AI Navigate

Gesture-Aware Pretraining and Token Fusion for 3D Hand Pose Estimation

arXiv cs.CV / 3/19/2026

📰 NewsModels & Research

Key Points

  • The paper proposes a gesture-aware pretraining framework for 3D hand pose estimation from monocular RGB images, leveraging gesture labels to provide a useful inductive bias.
  • It presents a two-stage pipeline consisting of gesture-aware pretraining to learn an informative embedding space from coarse and fine gesture labels, followed by a per-joint token Transformer that uses gesture embeddings to regress MANO hand parameters.
  • The training objective is layered, supervising parameters, joints, and structural constraints to guide learning.
  • Experiments on InterHand2.6M show that gesture-aware pretraining improves single-hand accuracy over the prior EANet baseline and generalizes across architectures without modification.

Abstract

Estimating 3D hand pose from monocular RGB images is fundamental for applications in AR/VR, human-computer interaction, and sign language understanding.
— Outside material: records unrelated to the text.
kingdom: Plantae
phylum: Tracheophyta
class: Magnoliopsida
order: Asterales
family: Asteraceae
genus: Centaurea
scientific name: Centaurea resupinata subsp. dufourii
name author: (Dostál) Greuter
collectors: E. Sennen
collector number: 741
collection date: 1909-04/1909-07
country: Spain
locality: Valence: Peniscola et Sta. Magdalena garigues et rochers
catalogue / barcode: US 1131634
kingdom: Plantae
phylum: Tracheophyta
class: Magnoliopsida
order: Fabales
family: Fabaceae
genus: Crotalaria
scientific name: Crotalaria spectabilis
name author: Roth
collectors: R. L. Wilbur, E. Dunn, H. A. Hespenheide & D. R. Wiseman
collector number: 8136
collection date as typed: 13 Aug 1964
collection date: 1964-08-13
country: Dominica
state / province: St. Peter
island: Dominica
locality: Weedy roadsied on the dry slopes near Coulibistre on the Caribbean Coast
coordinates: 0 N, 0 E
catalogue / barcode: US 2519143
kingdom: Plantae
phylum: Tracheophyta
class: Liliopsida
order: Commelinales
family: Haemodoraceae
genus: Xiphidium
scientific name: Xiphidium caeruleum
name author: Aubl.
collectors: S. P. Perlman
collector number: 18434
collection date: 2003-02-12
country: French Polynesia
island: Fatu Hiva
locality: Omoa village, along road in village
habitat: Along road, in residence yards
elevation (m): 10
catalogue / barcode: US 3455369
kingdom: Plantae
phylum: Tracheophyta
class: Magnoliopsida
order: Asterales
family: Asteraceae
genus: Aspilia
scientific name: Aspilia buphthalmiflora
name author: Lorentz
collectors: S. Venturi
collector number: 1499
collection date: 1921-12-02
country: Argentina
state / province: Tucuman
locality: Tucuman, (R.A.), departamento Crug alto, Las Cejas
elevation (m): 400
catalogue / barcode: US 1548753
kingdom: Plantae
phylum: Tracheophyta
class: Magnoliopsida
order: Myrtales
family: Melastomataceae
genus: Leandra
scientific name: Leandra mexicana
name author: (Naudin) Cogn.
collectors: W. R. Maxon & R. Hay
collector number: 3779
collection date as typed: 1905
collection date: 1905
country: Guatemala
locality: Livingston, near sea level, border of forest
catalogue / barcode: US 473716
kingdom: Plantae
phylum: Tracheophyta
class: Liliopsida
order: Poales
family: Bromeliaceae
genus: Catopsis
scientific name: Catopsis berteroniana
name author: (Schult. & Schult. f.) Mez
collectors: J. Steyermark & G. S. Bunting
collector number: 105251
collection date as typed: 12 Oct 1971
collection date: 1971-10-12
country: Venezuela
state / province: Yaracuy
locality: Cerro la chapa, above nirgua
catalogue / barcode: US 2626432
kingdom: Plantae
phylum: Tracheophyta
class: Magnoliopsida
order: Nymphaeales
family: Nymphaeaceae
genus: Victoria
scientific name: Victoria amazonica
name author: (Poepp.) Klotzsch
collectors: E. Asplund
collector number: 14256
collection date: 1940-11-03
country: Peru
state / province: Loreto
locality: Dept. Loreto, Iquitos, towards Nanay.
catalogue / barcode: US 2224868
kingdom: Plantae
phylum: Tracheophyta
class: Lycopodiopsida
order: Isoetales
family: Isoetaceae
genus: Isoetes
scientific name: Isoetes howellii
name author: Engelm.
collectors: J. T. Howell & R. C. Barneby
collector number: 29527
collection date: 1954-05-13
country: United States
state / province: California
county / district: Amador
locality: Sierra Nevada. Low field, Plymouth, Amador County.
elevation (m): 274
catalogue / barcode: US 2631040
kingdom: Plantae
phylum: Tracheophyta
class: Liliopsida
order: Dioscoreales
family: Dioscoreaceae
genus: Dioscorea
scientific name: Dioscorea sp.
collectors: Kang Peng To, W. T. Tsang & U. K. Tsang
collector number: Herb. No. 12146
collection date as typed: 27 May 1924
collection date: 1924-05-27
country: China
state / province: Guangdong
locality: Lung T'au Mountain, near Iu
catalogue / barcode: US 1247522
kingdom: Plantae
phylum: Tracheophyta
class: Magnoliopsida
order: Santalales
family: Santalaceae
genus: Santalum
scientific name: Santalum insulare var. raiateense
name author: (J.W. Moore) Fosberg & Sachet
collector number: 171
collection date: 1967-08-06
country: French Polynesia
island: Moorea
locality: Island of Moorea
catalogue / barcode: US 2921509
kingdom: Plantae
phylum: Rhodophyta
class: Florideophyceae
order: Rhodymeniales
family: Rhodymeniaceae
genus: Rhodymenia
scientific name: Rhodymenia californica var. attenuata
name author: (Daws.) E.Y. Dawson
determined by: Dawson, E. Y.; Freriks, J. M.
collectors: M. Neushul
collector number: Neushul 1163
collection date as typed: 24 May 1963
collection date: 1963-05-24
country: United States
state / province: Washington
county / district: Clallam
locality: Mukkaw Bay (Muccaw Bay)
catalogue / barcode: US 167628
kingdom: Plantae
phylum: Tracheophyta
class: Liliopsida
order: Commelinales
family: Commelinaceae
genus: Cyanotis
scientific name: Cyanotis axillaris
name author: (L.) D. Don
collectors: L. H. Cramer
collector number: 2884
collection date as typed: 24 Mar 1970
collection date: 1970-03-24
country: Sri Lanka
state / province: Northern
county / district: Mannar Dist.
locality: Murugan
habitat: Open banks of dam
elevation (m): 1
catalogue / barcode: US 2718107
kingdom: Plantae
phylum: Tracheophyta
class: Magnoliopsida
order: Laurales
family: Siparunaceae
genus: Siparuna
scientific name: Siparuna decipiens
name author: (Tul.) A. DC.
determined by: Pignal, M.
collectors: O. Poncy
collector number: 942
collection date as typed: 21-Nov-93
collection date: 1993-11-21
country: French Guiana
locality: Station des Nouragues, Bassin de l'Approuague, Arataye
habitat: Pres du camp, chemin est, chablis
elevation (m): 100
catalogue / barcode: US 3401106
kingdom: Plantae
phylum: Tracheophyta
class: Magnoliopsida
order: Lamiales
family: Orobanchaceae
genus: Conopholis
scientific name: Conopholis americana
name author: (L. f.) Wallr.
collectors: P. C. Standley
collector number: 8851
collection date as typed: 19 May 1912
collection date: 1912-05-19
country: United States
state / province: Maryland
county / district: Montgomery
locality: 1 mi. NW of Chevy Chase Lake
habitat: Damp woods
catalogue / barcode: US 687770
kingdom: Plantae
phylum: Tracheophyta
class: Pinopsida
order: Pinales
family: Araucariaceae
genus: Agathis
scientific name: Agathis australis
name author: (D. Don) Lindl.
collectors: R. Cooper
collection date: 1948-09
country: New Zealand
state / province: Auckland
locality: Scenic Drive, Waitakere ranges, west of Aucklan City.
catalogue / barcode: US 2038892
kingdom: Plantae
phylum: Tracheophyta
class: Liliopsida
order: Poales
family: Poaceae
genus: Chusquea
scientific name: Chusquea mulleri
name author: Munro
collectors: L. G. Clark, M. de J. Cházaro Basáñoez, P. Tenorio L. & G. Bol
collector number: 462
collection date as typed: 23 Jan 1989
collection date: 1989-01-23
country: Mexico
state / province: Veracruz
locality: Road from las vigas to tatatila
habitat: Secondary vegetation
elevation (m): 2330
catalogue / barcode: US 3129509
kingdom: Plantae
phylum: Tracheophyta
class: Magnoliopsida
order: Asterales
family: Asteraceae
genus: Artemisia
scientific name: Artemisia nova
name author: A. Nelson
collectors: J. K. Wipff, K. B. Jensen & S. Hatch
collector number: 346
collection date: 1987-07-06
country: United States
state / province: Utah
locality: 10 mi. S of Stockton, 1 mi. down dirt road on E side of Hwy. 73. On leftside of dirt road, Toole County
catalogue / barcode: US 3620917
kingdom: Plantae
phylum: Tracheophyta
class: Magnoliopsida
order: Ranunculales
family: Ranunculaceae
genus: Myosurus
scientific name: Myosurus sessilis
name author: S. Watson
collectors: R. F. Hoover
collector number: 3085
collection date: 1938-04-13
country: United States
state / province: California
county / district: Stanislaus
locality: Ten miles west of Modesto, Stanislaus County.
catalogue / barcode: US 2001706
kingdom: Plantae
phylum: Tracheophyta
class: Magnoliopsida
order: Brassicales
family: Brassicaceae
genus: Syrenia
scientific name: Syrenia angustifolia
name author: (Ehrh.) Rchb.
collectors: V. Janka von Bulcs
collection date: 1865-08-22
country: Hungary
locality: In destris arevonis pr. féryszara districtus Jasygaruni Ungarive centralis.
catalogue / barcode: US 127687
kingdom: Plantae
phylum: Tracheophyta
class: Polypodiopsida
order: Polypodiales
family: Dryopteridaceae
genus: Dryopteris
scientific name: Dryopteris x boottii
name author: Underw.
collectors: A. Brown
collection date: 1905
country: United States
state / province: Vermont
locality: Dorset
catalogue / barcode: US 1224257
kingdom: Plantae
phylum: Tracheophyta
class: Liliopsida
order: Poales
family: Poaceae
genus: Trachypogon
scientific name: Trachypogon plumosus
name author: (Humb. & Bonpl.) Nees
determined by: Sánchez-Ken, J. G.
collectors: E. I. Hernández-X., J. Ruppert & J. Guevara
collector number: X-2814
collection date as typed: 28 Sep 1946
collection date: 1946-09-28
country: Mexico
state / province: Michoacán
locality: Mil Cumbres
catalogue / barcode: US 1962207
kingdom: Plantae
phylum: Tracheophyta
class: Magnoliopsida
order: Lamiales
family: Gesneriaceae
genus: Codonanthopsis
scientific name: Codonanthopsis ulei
In this work we focus on a scenario where a discrete set of gesture labels is available and show that gesture semantics can serve as a powerful inductive bias for 3D pose estimation. We present a two-stage framework: gesture-aware pretraining that learns an informative embedding space using coarse and fine gesture labels from InterHand2.6M, followed by a per-joint token Transformer guided by gesture embeddings as intermediate representations for final regression of MANO hand parameters. Training is driven by a layered objective over parameters, joints, and structural constraints. Experiments on InterHand2.6M demonstrate that gesture-aware pretraining consistently improves single-hand accuracy over the state-of-the-art EANet baseline, and that the benefit transfers across architectures without any modification.